Ce temps, attribué et formalisé selon les modalités définies entre l'employeur et le tuteur est consacré exclusivement à l'exercice de sa mission. Le temps passé à exercer la fonction tutorale est considéré comme temps de travail effectif. Il correspond à une proportion de 15 à 25 % du temps de travail du collaborateur concerné, pour un apprenant. Ce temps peut être majoré si le tuteur a en charge 2 alternants.
Dans la mesure du possible, le tuteur ne peut exercer simultanément ses fonctions à l'égard de plus de 2 salariés bénéficiaires de contrats de professionnalisation ou d'apprentissage. (a)
En outre, les entreprises valoriseront la mission de tuteur ou de maître d'apprentissage ; il sera tenu compte des nouvelles compétences ainsi acquises dans le cadre des évolutions de carrière des personnes exerçant cette fonction.
Il est créé une attestation d'exercice de la fonction tutorale, permettant au tuteur de faire valoir son expérience en lien avec les blocs de compétences visés par la certification nationale MATU (1) ; la forme et les conditions d'attribution de cette attestation seront définies par la CPNEF. (b)

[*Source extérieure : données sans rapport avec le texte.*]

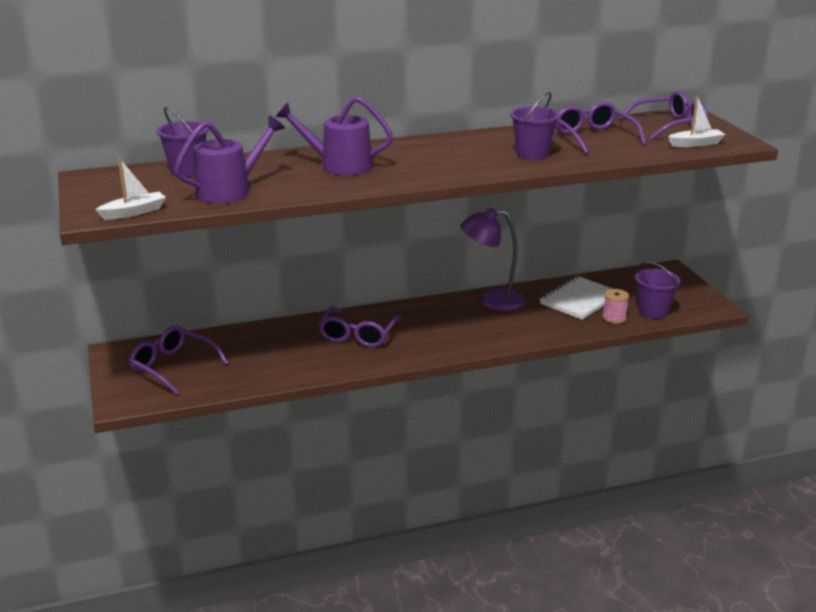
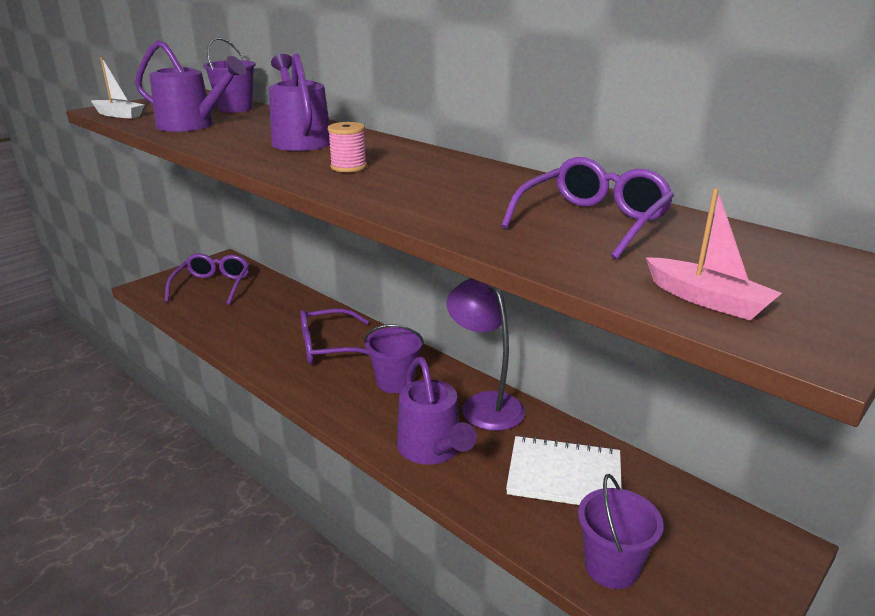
camera: 60 degrees right, 0 degrees up
(522, 330) = (432, 450): none -> purple watering can
(532, 154) = (455, 201): purple bucket -> purple bucket (395, 382)
(614, 318) = (546, 526): pink spool -> pink spool (348, 167)
(669, 125) = (765, 262): purple glasses -> none
(695, 144) = (707, 300): white boat -> pink boat

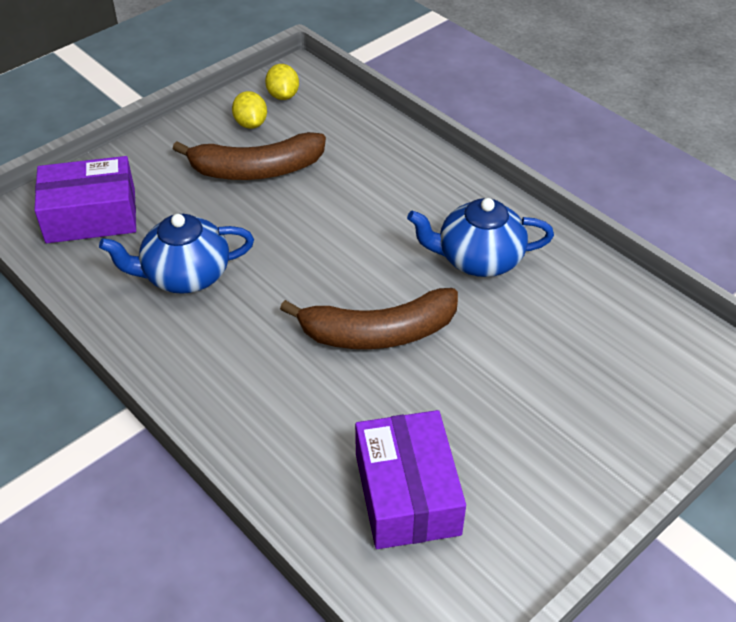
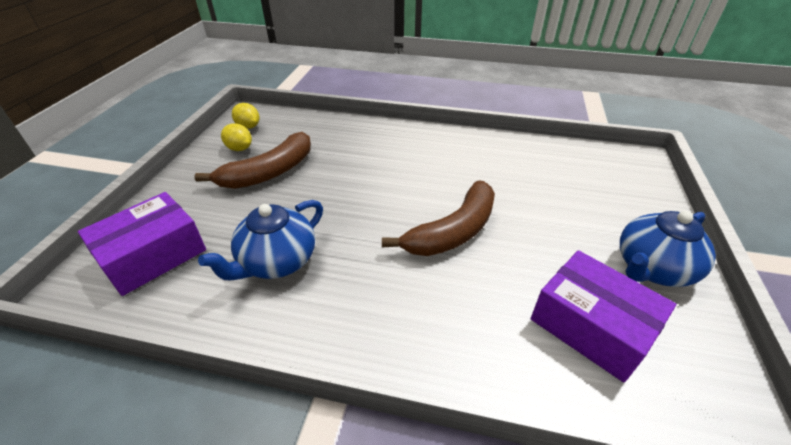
camera: 35 degrees left, 5 degrees down
(478, 259) = (462, 164): blue teapot -> blue teapot (652, 268)

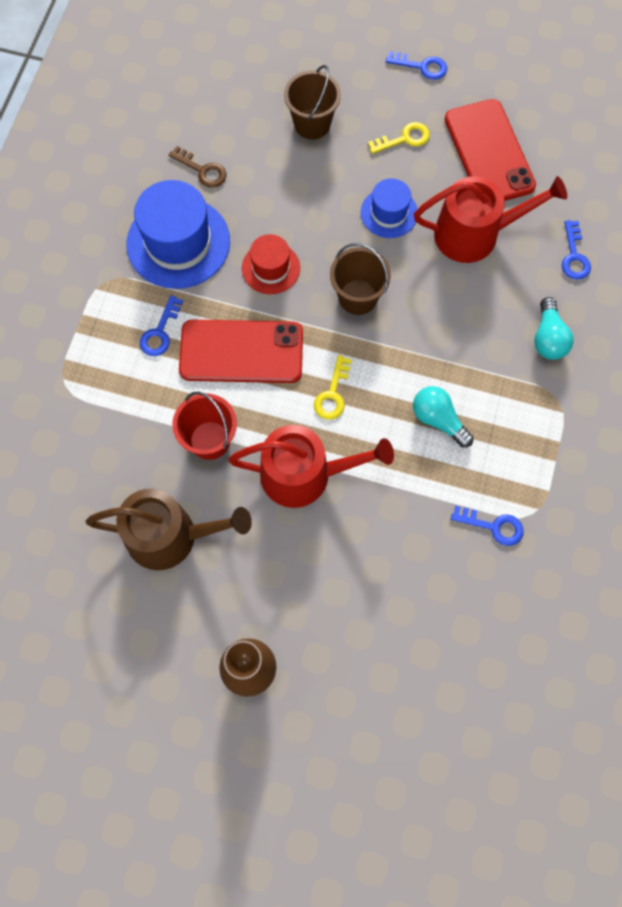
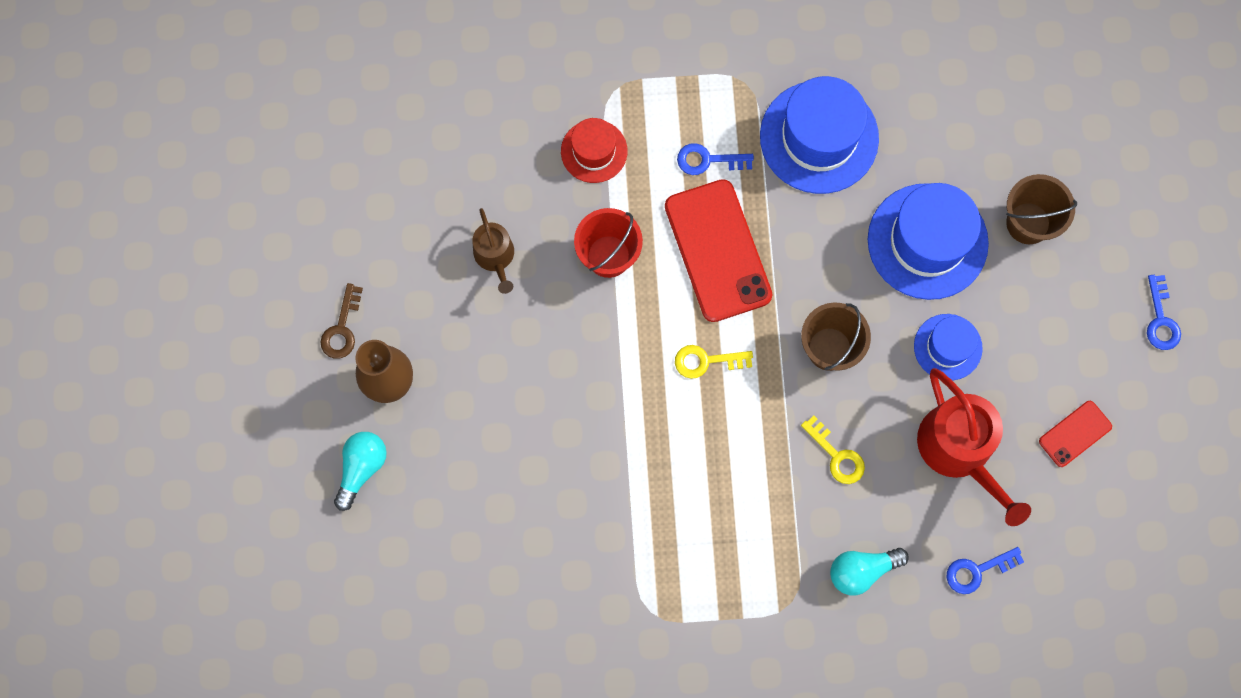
camera: 70 degrees right, 5 degrees up
(170, 536) = (495, 257): brown watering can -> brown watering can, size x0.56
(202, 170) = (918, 128): brown key -> brown key (342, 328)
(271, 268) = (827, 244): red hat -> red hat (594, 151)
(298, 196) = (927, 241): none -> blue hat
(304, 474) = (607, 364): red watering can -> none
(404, 139) = (1052, 332): yellow key -> yellow key (837, 456)
(438, 420) = (719, 481): turquoise light bulb -> turquoise light bulb (361, 468)
(489, 152) = (1075, 434): red phone -> red phone, size x0.50
(493, 526) = (622, 575): blue key -> none

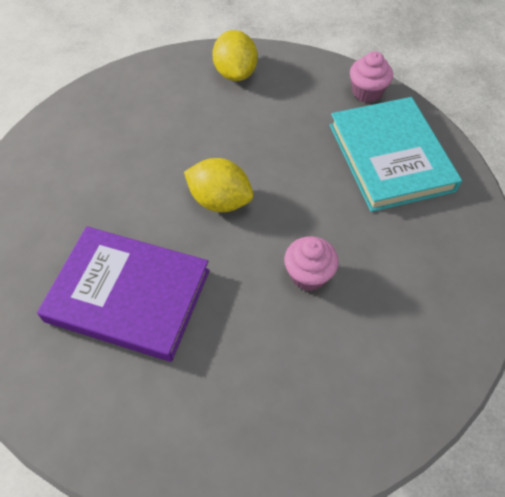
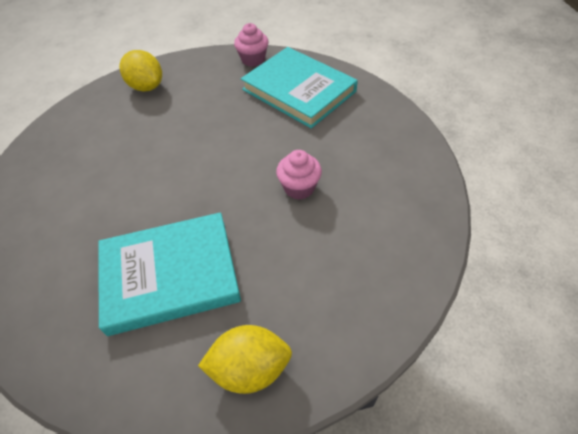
camera: 30 degrees left, 5 degrees down
(128, 295) = (170, 275): purple book -> turquoise book
(220, 201) = (197, 173): yellow lemon -> yellow lemon (250, 368)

À l'issue du terme du présent accord, les entreprises s'engagent à accompagner sur chacun de leur bassin d'emploi au moins un collaborateur à être certifié sur la base du référentiel national MATU.
L'exercice de cette mission donne lieu à l'attribution d'une prime annuelle d'un montant au moins égal à 1/3 du montant de la RMMG de la classe 1, niveau A ou du Smic mensuel si celui-ci est supérieur, selon des modalités fixées au niveau de l'entreprise. La prime sera égale à 50 % du montant de la RMMG de la classe 1, niveau A ou du Smic mensuel si celui-ci est supérieur, lorsque le tuteur a pris en charge de manière simultanée 2 alternants.
Un suivi national sera fait à la CPNEF.
Ce suivi comprendra :
– les modalités de recours au tutorat ;
– l'analyse de la population des tuteurs (âge et genre) ;
– le suivi des moyens mis à disposition des tuteurs (formation, livret, outils).
Dans le cadre de la politique de l'OPCO visant au soutien du tutorat par le financement de la formation de tuteur/ maître d'apprentissage ou de l'aide à l'exercice de cette fonction (AEFT relatif au contrat de professionnalisation, AEFMA relatif au contrat d'apprentissage), la branche s'engage à promouvoir et défendre les mesures mises en place en faveur du tutorat, ainsi qu'à communiquer les décisions de l'OPCO auprès des entreprises.
(1) Certification relative aux compétences de maître d'apprentissage/ tuteur (MATU) du 2 janvier 2019.
(a) L'alinéa 36 de l'article 16 est étendu sous réserve du respect des articles R. 6223-6 et D. 6325-9 du code du travail.
(Arrêté du 4 février 2022 - art. 1)
(b) A l'alinéa 38 de l'article 16, phrase exclue de l'extension en ce qu'elle contrevient aux dispositions des articles R. 6113-9 et R. 6113-11 modifiés du code du travail.